For the immediate future I need to get my fitness levels back up! I’m struggling to comfortably run 3 miles at 12 minute per mile pace at the minute and that is quite discouraging. I keep kicking myself for letting my stamina drop, but I know that I still started off in a far worse position when I was overweight.
Looking forward, I really want to get into the fitness industry. I’d love to be a personal trainer or running coach. I did start my Level 2 Gym Instructor qualification last July, with my Level 3 Personal Trainer qualification already paid for. For the first few months I got my head down and studied hard, however I soon changed jobs and got comfortable. This comfort meant that I wasn’t so desperate to get my qualification as I no longer hated my job. Now almost a year has passed since I changed jobs and I know that I need to get my head back into my studies. It’s just a difficult juggling act at the moment as I’m learning a technical job and get home feeling mentally drained, making it hard to focus on studying. Part of the issue is that I don’t see the rewards of my efforts.
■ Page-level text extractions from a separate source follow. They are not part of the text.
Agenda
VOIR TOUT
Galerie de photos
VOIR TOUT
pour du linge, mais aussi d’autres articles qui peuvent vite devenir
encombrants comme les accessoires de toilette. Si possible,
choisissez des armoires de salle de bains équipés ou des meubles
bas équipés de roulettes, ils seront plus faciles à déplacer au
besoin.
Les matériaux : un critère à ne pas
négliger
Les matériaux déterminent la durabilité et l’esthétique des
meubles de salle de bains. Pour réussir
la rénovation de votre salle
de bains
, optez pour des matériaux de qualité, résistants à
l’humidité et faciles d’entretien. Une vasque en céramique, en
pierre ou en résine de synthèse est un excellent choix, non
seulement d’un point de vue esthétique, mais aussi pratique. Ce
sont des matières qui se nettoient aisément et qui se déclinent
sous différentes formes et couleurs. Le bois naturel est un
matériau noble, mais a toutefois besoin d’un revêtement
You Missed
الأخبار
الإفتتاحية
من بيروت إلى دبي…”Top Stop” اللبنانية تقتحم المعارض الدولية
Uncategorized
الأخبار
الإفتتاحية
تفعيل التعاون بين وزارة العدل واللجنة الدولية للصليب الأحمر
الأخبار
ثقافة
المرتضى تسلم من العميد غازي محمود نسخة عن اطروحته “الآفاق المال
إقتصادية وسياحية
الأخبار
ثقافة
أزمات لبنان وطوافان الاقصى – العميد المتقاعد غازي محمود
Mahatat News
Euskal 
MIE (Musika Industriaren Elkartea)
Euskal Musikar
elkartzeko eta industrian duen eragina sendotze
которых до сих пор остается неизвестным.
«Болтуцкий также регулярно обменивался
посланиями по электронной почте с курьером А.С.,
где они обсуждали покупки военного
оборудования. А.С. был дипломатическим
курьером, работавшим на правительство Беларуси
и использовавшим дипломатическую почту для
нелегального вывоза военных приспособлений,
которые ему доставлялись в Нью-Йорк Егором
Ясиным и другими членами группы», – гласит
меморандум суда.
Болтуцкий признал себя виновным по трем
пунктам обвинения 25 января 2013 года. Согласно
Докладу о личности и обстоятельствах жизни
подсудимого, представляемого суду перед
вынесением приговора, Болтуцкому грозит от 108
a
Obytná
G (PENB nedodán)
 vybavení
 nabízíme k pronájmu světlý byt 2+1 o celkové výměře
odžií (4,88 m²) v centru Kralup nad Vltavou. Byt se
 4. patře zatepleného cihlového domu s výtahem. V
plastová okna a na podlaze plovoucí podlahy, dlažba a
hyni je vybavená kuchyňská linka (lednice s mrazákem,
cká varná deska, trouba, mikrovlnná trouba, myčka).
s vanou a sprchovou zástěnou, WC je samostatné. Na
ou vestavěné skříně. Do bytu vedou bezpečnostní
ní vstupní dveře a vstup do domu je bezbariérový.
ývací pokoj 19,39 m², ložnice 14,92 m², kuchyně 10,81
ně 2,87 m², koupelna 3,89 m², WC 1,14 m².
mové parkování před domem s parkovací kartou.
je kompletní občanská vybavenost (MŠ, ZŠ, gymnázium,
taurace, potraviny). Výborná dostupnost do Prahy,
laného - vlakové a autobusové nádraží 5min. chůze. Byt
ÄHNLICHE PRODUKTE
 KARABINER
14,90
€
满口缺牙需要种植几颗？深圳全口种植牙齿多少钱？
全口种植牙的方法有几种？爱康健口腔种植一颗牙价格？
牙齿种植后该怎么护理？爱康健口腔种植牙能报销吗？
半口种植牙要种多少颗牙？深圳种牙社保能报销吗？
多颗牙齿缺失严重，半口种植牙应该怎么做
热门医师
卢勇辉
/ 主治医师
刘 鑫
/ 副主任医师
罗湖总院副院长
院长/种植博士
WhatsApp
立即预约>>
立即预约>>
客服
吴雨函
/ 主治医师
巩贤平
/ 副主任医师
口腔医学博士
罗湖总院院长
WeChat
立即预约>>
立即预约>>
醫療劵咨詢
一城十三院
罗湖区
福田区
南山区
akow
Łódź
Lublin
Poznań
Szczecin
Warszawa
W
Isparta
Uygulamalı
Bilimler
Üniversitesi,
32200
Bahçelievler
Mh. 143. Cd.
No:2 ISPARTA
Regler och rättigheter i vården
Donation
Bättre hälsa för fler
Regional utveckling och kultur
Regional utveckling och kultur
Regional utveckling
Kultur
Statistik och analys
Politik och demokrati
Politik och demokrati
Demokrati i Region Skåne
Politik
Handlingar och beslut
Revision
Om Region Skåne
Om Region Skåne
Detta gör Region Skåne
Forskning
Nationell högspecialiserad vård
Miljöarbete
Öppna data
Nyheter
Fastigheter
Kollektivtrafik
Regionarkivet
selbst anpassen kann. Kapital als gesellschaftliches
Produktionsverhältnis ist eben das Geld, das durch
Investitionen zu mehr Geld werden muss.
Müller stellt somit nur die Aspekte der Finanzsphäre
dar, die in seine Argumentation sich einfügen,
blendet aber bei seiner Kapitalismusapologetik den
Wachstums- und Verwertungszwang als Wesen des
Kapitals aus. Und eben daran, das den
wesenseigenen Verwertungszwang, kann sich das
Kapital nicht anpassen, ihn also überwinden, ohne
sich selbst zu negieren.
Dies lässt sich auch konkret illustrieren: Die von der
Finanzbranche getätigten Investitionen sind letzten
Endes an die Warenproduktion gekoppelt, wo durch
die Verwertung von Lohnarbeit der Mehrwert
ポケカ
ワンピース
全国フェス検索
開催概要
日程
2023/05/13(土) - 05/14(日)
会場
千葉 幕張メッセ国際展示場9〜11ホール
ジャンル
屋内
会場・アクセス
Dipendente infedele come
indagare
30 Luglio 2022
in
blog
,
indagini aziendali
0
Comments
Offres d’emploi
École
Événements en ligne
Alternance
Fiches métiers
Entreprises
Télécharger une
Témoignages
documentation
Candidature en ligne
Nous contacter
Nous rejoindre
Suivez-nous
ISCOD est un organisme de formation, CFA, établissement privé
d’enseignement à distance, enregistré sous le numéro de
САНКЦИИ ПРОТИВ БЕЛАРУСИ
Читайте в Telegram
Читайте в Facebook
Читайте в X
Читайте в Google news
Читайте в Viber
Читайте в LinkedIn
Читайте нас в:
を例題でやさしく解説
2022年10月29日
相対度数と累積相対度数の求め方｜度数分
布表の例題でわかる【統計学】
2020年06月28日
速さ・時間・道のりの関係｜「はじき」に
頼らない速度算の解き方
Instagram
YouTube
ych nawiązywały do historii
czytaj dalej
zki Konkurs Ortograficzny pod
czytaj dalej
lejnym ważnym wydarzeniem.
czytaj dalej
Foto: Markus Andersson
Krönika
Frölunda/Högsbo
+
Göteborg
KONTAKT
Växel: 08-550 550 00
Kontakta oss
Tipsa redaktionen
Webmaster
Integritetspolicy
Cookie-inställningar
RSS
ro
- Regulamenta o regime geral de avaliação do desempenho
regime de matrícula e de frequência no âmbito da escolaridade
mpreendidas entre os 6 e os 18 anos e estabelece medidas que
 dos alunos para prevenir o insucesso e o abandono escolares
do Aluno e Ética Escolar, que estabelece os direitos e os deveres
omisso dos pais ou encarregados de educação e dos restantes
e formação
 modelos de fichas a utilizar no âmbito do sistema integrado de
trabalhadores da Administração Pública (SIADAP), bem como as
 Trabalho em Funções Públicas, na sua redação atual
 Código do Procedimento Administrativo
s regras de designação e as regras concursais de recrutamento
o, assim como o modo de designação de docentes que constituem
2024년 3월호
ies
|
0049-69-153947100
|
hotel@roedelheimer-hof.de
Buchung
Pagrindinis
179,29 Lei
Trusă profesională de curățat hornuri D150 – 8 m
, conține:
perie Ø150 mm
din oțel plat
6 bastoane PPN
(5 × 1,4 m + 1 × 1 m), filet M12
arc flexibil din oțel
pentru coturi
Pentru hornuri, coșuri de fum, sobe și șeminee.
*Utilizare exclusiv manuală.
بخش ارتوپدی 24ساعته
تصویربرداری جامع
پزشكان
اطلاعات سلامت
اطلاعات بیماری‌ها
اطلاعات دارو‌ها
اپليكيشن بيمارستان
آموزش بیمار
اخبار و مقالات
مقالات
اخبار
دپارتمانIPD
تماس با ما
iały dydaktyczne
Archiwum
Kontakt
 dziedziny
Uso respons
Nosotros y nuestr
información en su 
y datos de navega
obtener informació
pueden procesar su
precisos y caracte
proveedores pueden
Passing my exams and becoming a qualified Personal Trainer seems so far away that it is hard to keep up the enthusiasm when it doesn’t feel like I’m making any progress. I’m hoping that my current work situation is going to give me the kick that I need to get my study focus back, I just need to get myself into a routine again so that I can concentrate.
It comes back to that vicious circle when I know that running and training help me to clear my mind, but it’s difficult to find the energy and motivation to start. The same is true with my studying… I know that in the long run it will help me get where I would like to be, but it’s just hard to sit down and start after having some tough days and what seems like a lot of bad luck. My car has just been returned from the garage (with an expensive bill!), we had a leak in the bathroom which has caused damage to the kitchen and dining room ceiling, and just a few other things which have had a knock-on effect.